The main kitchen at Chef Jean-Georges Vongerichten’s newest concept, The Fulton, takes a similar conceptual approach but provides even more strategically restricted views. Billings, who led Next Step Design’s work on the project along with Vongerichten, says it’s a take on open kitchen design that’s gaining favor with operators because it checks boxes for ambience and energy as well as for operations and budget.
Opened earlier this year at Pier 17 in New York City’s South Street Seaport, The Fulton spans two floors, with its main kitchen on the first level and a raw bar with counter seating on the second level.
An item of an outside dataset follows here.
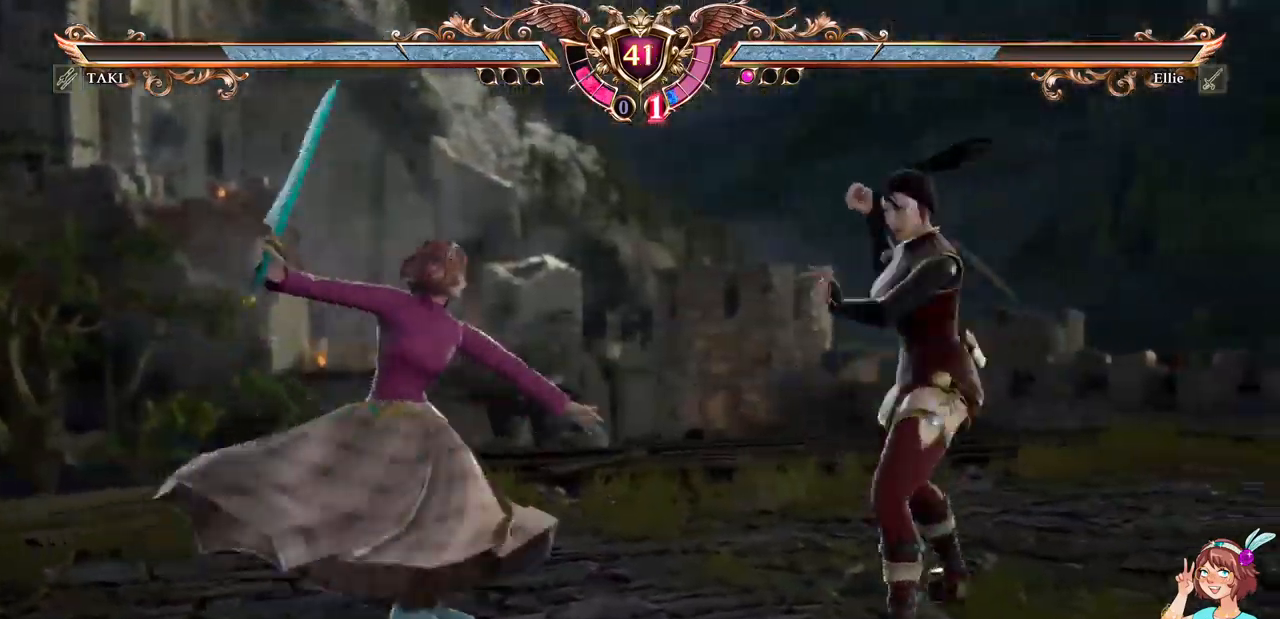
{"buttons": [], "events": []}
The first-floor show kitchen runs across the back of the dining room and provides views of an open pastry and garde manger station on the left and cold and hot cooklines on the right.
The garde manger station was originally supposed to be located in back, out of view, but space constraints had the designers move it out front. “There just wasn’t enough space in back, but it worked out well,” Billings says. “Within 30 seconds of walking in, guests get a great sense of energy and activity from different angles across the back of the restaurant.”
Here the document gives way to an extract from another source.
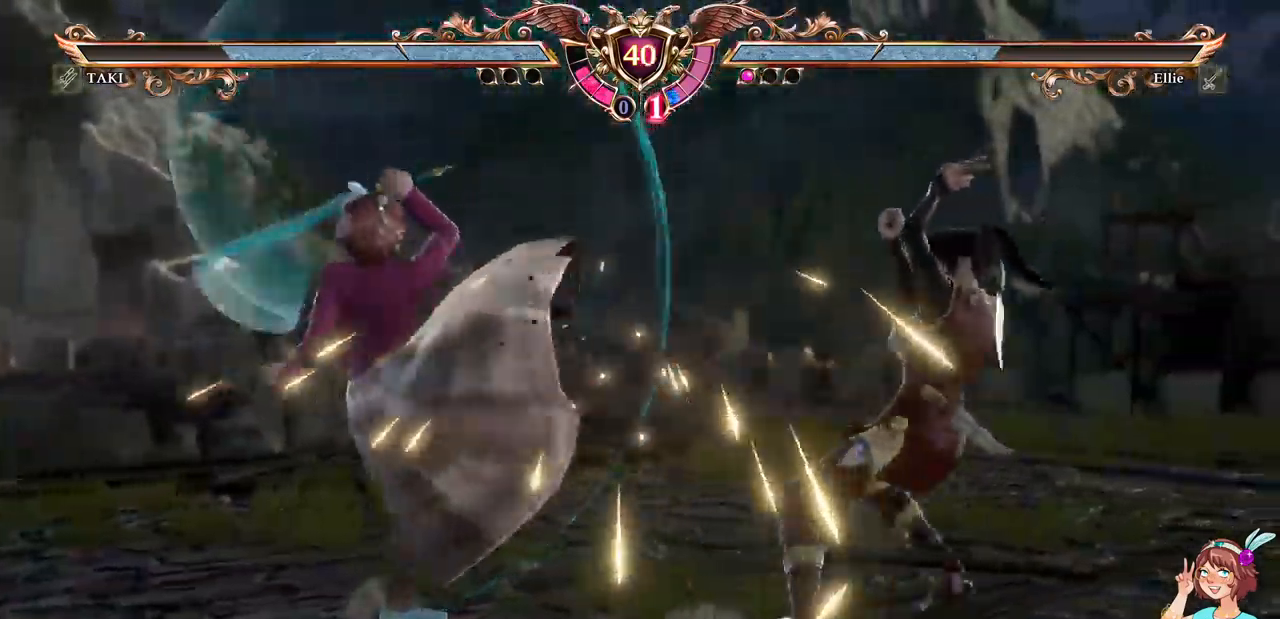
{"buttons": ["A"], "events": [[100, "DPAD_LEFT", "down"], [217, "DPAD_LEFT", "up"], [300, "A", "down"]]}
A separate, small galley-style kitchen behind the hot line keeps batch cooking equipment, fish prep and the dish area out of view.
While designed to provide an open-kitchen experience, views into The Fulton’s 28-foot hot line are limited to what’s easily seen through a picture-frame-style, 20-foot pass-thru window. It’s cut into a wall that, on the guest side, has millwork shelving for plates below and ribbed-glass panels above. “The glass is translucent, so you can see activity behind it, but it hides the things you don’t necessarily want to see,” Billings says. “And the pass counter is 44 inches high, so it hides everything on the front side of the cooking line.”
That design approach, Billings adds, effectively controls sight lines into the kitchen but also helps to keep budgets under control.